You are viewing a plain text version of this content. The canonical link for it is here.
Posted to user@beam.apache.org by "Almeida, Julius" <Ju...@intuit.com> on 2020/09/23 19:16:18 UTC

Extract PCollection from PCollectionView

Hi Team,



I am running my beam pipeline using Flink runner and trying to consumer side input which are records from RDS.



1. Side Input Generation :



PCollectionView<JdbcIO.Read<EventSet>> eventSet = pipeline

       .apply(GenerateSequence.from(0).withRate(1, Duration.standardMinutes(5L)))

       .apply(

           Window.<Long>into(new GlobalWindows())

               .triggering(Repeatedly.forever(AfterProcessingTime.pastFirstElementInPane()))

               .discardingFiredPanes())

       .apply("Read from RDS", ParDo.of(new DataSource(runtimeConfig.getConfig("db"))))
       .apply(View.asSingleton());


2 . Side Input Consumption :



        pipeline.apply("Display Event", ParDo.of(new PrintRecord(eventSet)).withSideInputs(eventSet))



3. Accessing records :



         class PrintRecord extends DoFn<String, String>{



  @ProcessElement
  public void processElement(ProcessContext context) {
              JdbcIO.Read<EventSet> event = context.sideInput(sideInput);

            event. ?  // can’t read event object here, it’s a POJO

  }

}





Thanks,

Julius






Re: Extract PCollection from PCollectionView

Posted by Luke Cwik <lc...@google.com>.
You're using a singleton side input for one that is being triggered
multiple times. This will start throwing errors on you once the side input
contains more then one record.

Try using a list and getting the last element.

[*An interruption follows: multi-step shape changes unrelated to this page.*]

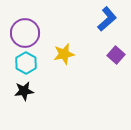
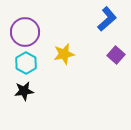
purple circle: moved 1 px up
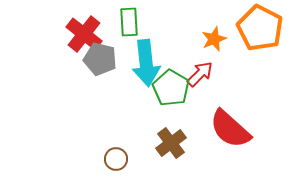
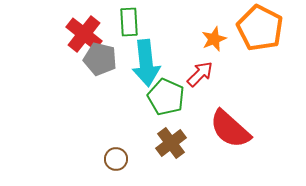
green pentagon: moved 5 px left, 9 px down; rotated 6 degrees counterclockwise
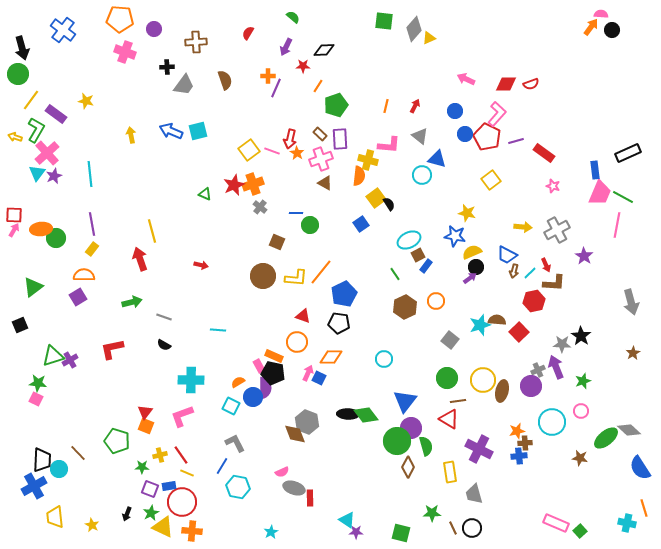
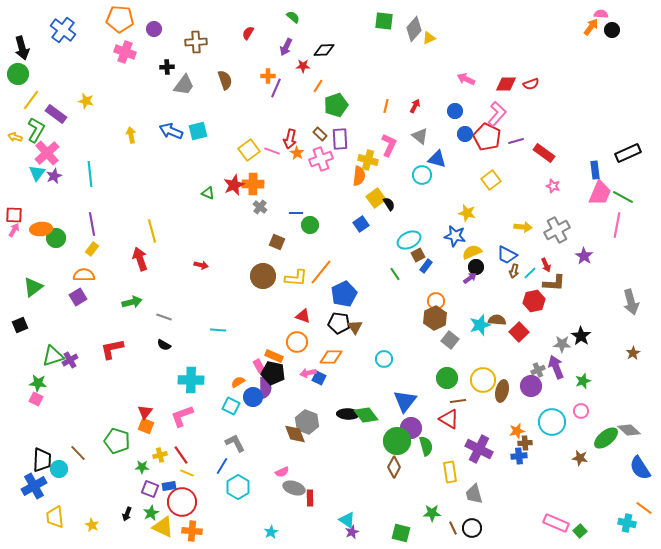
pink L-shape at (389, 145): rotated 70 degrees counterclockwise
brown triangle at (325, 183): moved 30 px right, 144 px down; rotated 28 degrees clockwise
orange cross at (253, 184): rotated 20 degrees clockwise
green triangle at (205, 194): moved 3 px right, 1 px up
brown hexagon at (405, 307): moved 30 px right, 11 px down
pink arrow at (308, 373): rotated 126 degrees counterclockwise
brown diamond at (408, 467): moved 14 px left
cyan hexagon at (238, 487): rotated 20 degrees clockwise
orange line at (644, 508): rotated 36 degrees counterclockwise
purple star at (356, 532): moved 4 px left; rotated 24 degrees counterclockwise
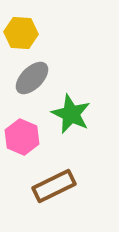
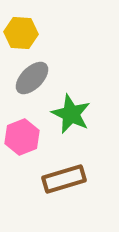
pink hexagon: rotated 16 degrees clockwise
brown rectangle: moved 10 px right, 7 px up; rotated 9 degrees clockwise
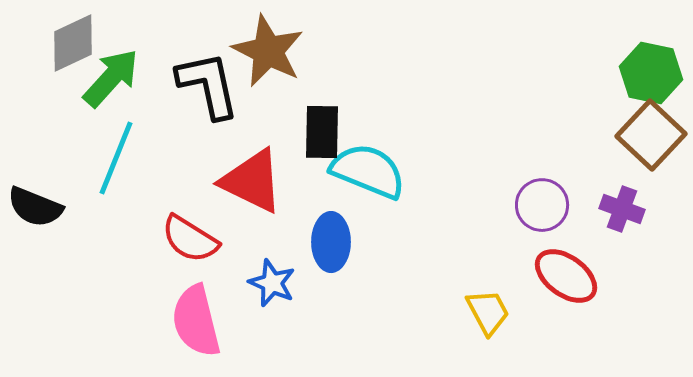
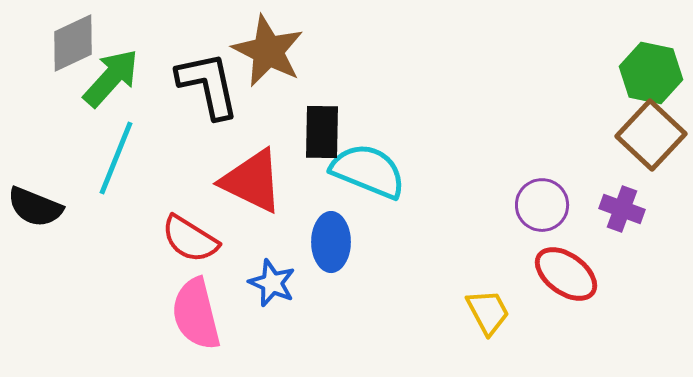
red ellipse: moved 2 px up
pink semicircle: moved 7 px up
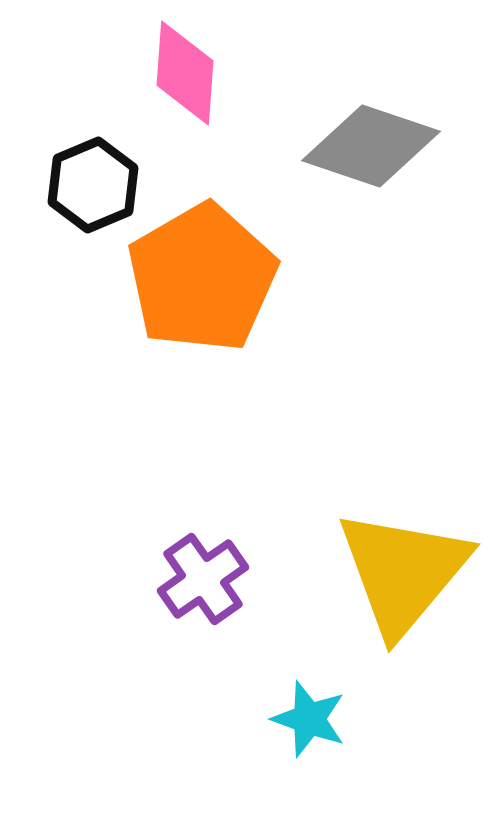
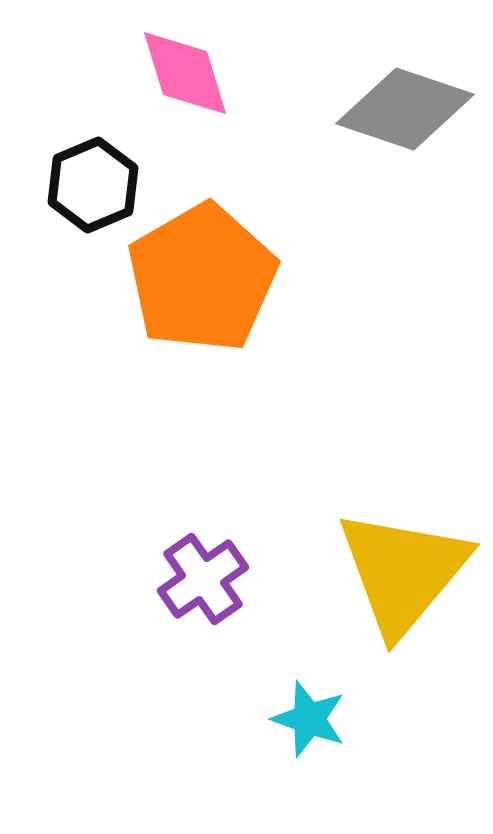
pink diamond: rotated 21 degrees counterclockwise
gray diamond: moved 34 px right, 37 px up
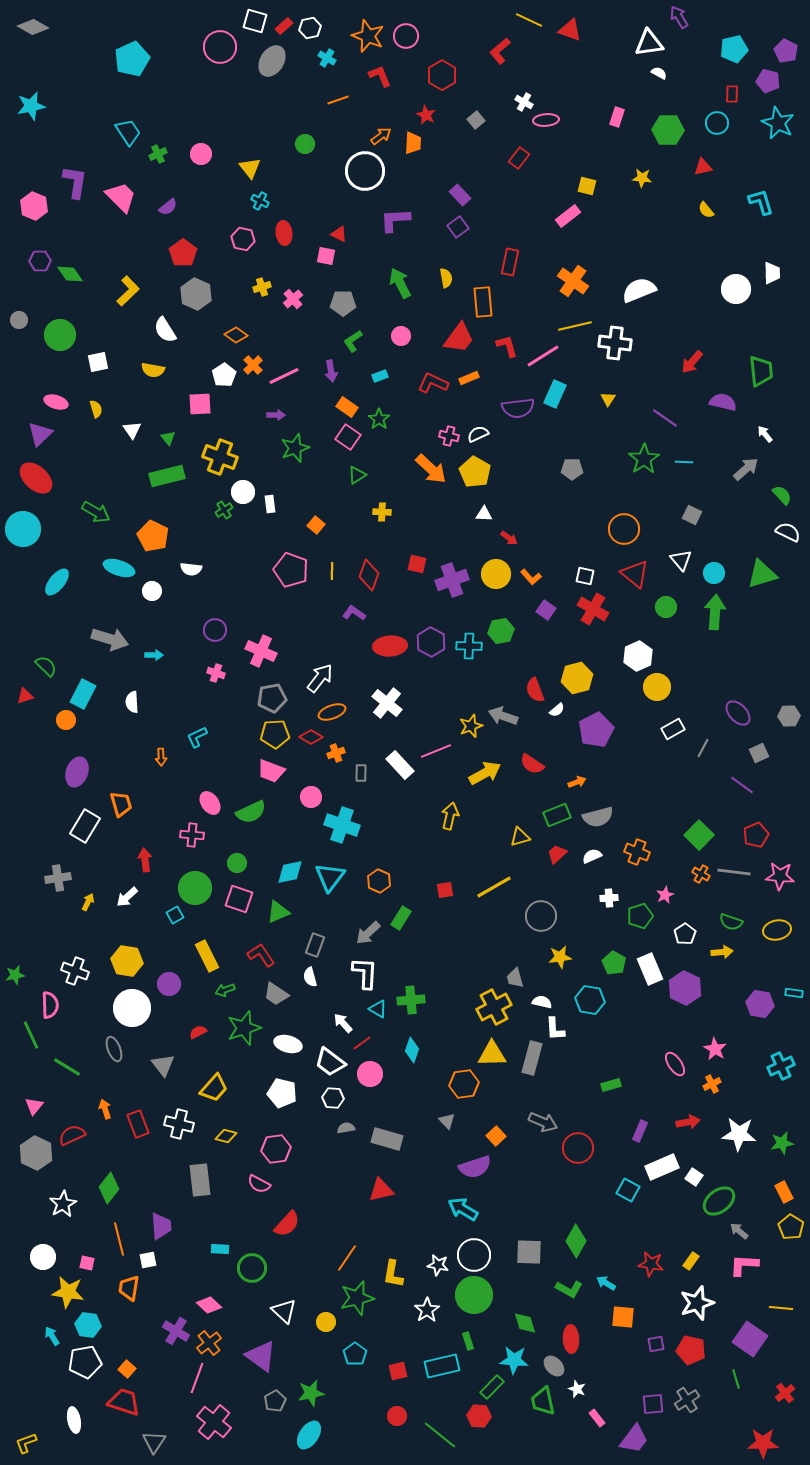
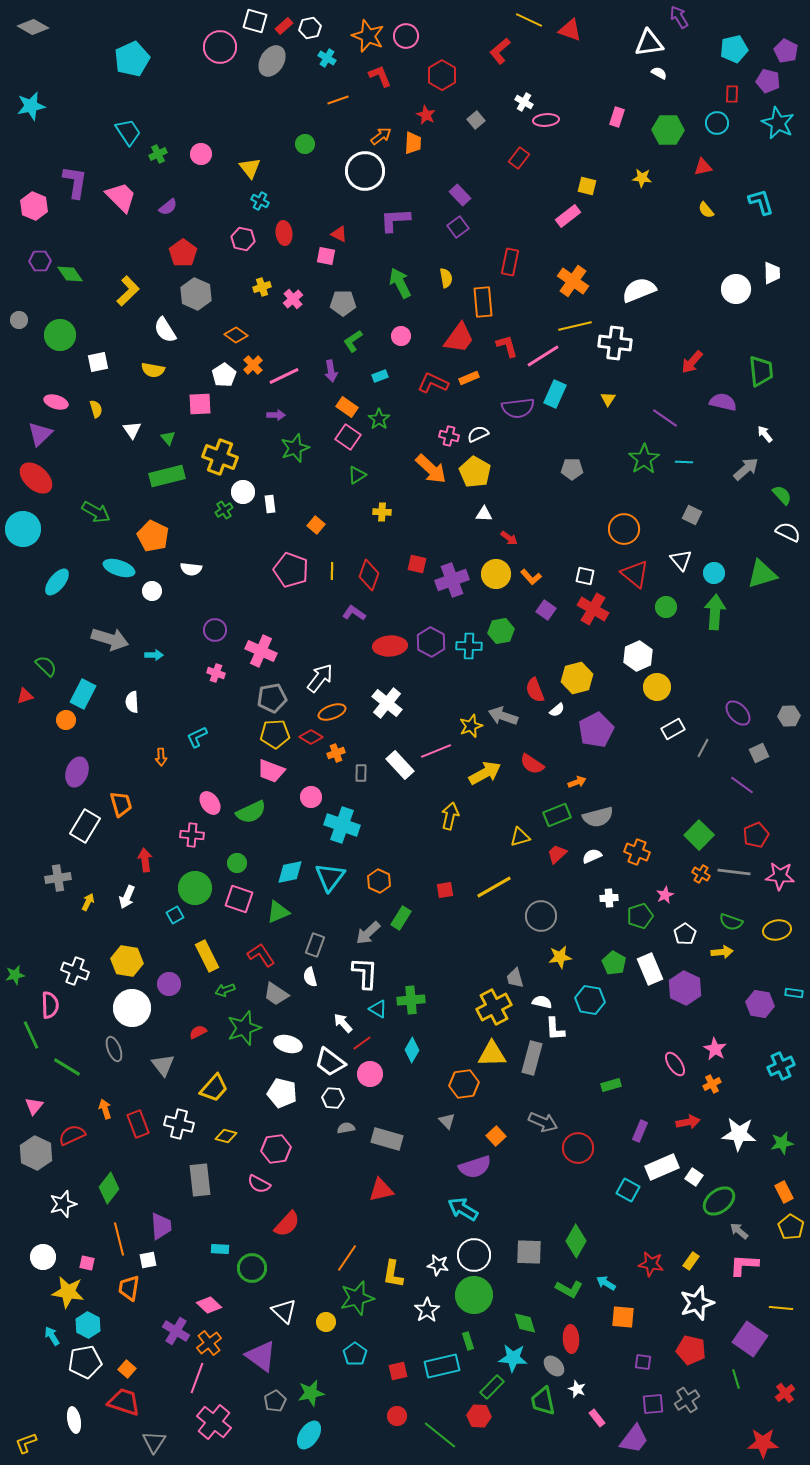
white arrow at (127, 897): rotated 25 degrees counterclockwise
cyan diamond at (412, 1050): rotated 10 degrees clockwise
white star at (63, 1204): rotated 12 degrees clockwise
cyan hexagon at (88, 1325): rotated 20 degrees clockwise
purple square at (656, 1344): moved 13 px left, 18 px down; rotated 18 degrees clockwise
cyan star at (514, 1360): moved 1 px left, 2 px up
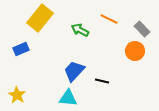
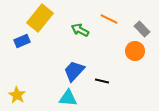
blue rectangle: moved 1 px right, 8 px up
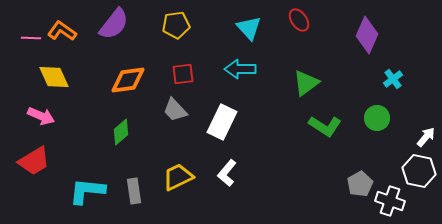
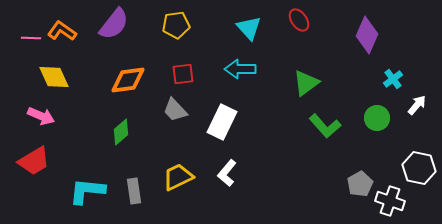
green L-shape: rotated 16 degrees clockwise
white arrow: moved 9 px left, 32 px up
white hexagon: moved 3 px up
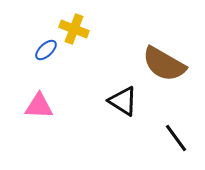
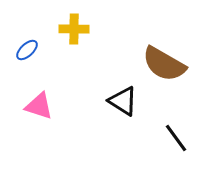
yellow cross: rotated 20 degrees counterclockwise
blue ellipse: moved 19 px left
pink triangle: rotated 16 degrees clockwise
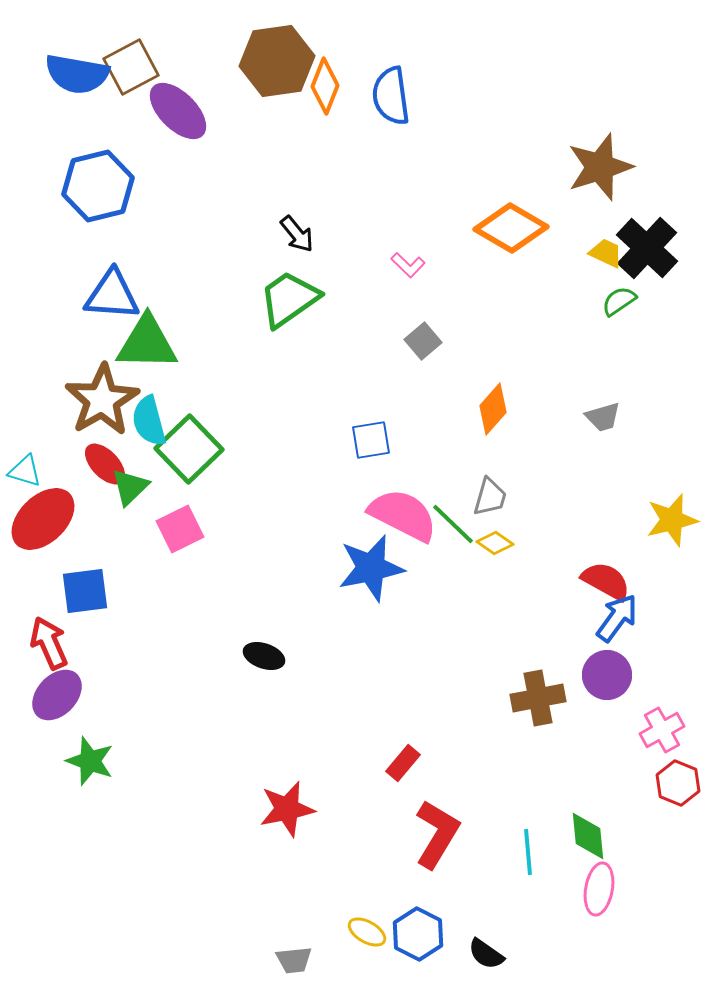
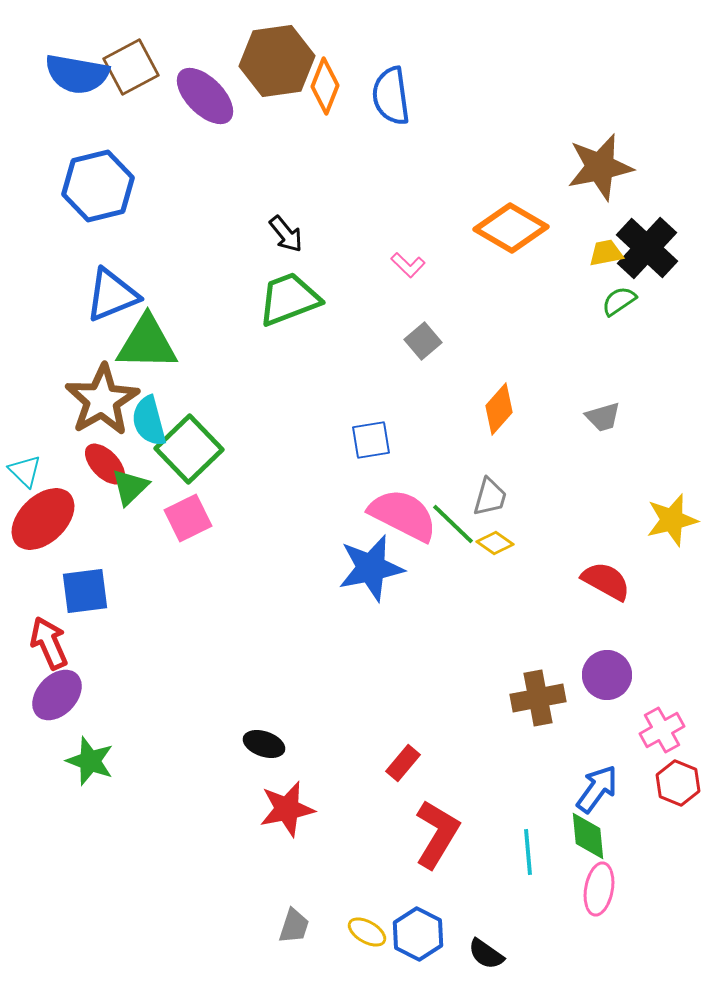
purple ellipse at (178, 111): moved 27 px right, 15 px up
brown star at (600, 167): rotated 6 degrees clockwise
black arrow at (297, 234): moved 11 px left
yellow trapezoid at (606, 253): rotated 36 degrees counterclockwise
blue triangle at (112, 295): rotated 26 degrees counterclockwise
green trapezoid at (289, 299): rotated 14 degrees clockwise
orange diamond at (493, 409): moved 6 px right
cyan triangle at (25, 471): rotated 27 degrees clockwise
pink square at (180, 529): moved 8 px right, 11 px up
blue arrow at (617, 618): moved 20 px left, 171 px down
black ellipse at (264, 656): moved 88 px down
gray trapezoid at (294, 960): moved 34 px up; rotated 66 degrees counterclockwise
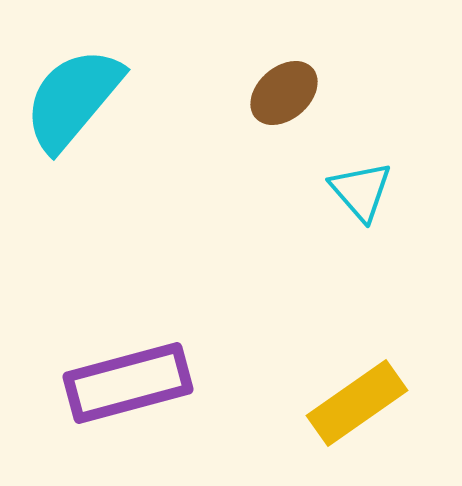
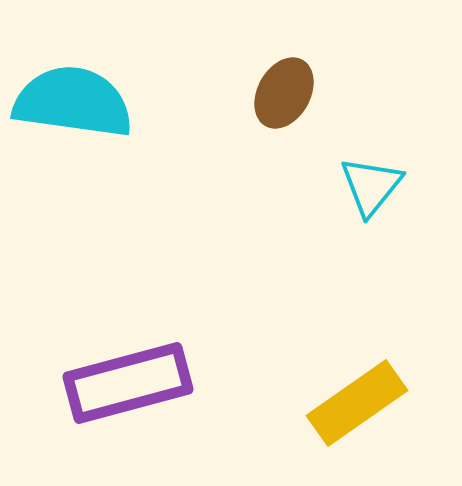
brown ellipse: rotated 20 degrees counterclockwise
cyan semicircle: moved 3 px down; rotated 58 degrees clockwise
cyan triangle: moved 10 px right, 5 px up; rotated 20 degrees clockwise
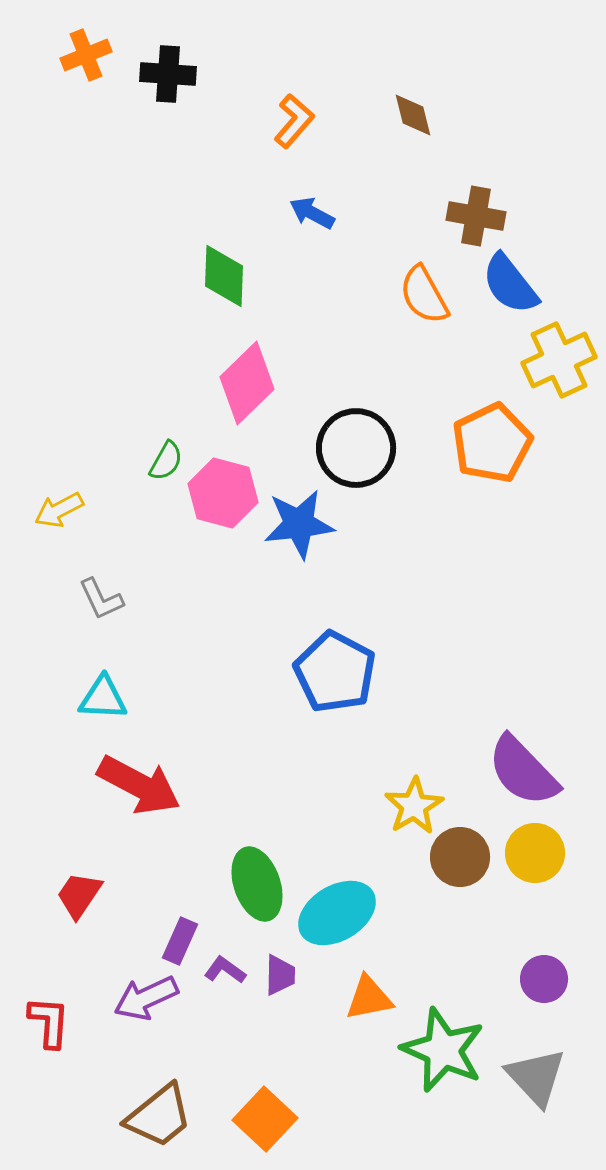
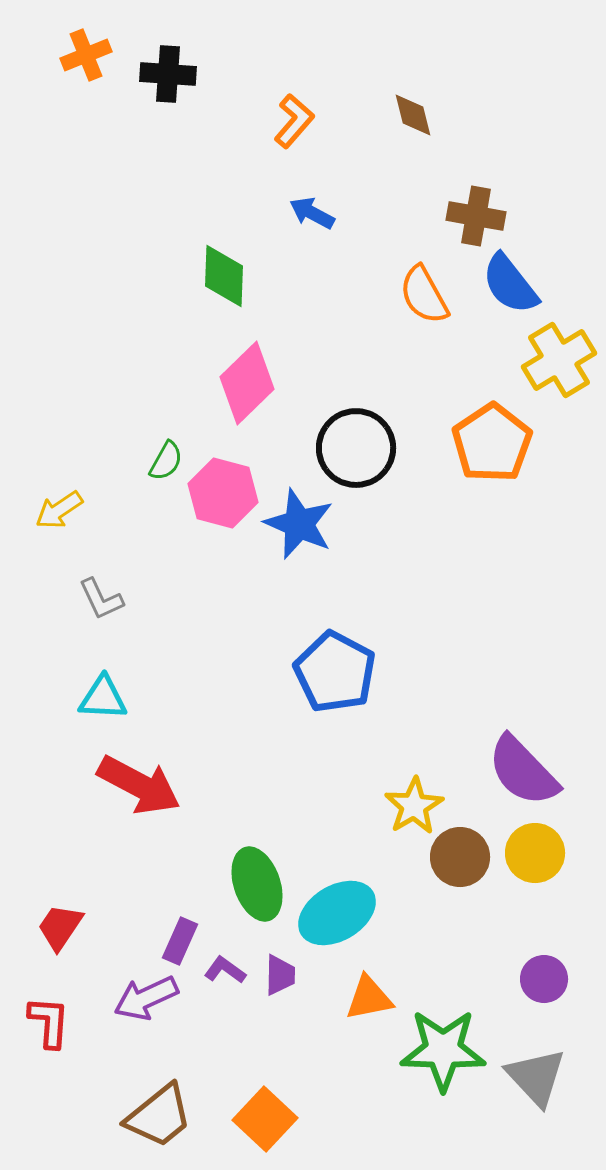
yellow cross: rotated 6 degrees counterclockwise
orange pentagon: rotated 8 degrees counterclockwise
yellow arrow: rotated 6 degrees counterclockwise
blue star: rotated 30 degrees clockwise
red trapezoid: moved 19 px left, 32 px down
green star: rotated 22 degrees counterclockwise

There is currently no support for having a combiner inside a
PCollectionViews. You can use a combine transform earlier but you will
still run into the same problem in how the PCollectionView contains
multiple entries or you'll never produce output and the side input will
never be ready.

On Wed, Sep 23, 2020 at 12:16 PM Almeida, Julius <Ju...@intuit.com>
wrote:

> Hi Team,
>
>
>
> I am running my beam pipeline using Flink runner and trying to consumer
> side input which are records from RDS.
>
>
>
> 1. Side Input Generation :
>
>
>
> *PCollectionView<JdbcIO.Read<EventSet>> eventSet = pipeline*
>
> *       .apply(GenerateSequence.from(0).withRate(1,
> Duration.standardMinutes(5L)))*
>
> *       .apply(*
>
> *           Window.<Long>into(new GlobalWindows())*
>
> *
> .triggering(Repeatedly.forever(AfterProcessingTime.pastFirstElementInPane()))*
>
> *               .discardingFiredPanes())*
>
> *       .apply("Read from RDS", ParDo.of(new
> DataSource(runtimeConfig.getConfig("db"))))*
>
> *       .apply(View.asSingleton());*
>
>
>
> 2 . Side Input Consumption :
>
>
>
>         pipeline.apply(*"Display Event"*, ParDo.*of*(*new *PrintRecord(eventSet)).withSideInputs(eventSet))
>
>
>
> 3. Accessing records :
>
>
>
>          *class *PrintRecord *extends *DoFn<String, String>{
>
>
>
>   @ProcessElement
> *  public void *processElement(ProcessContext context) {
>               JdbcIO.Read<EventSet> event = context.sideInput(*sideInput*);
>
>             event. ?  // can’t read event object here, it’s a POJO
>
>   }
>
> }
>
>
>
>
>
> Thanks,
>
> Julius
>
>
>
>
>
>
>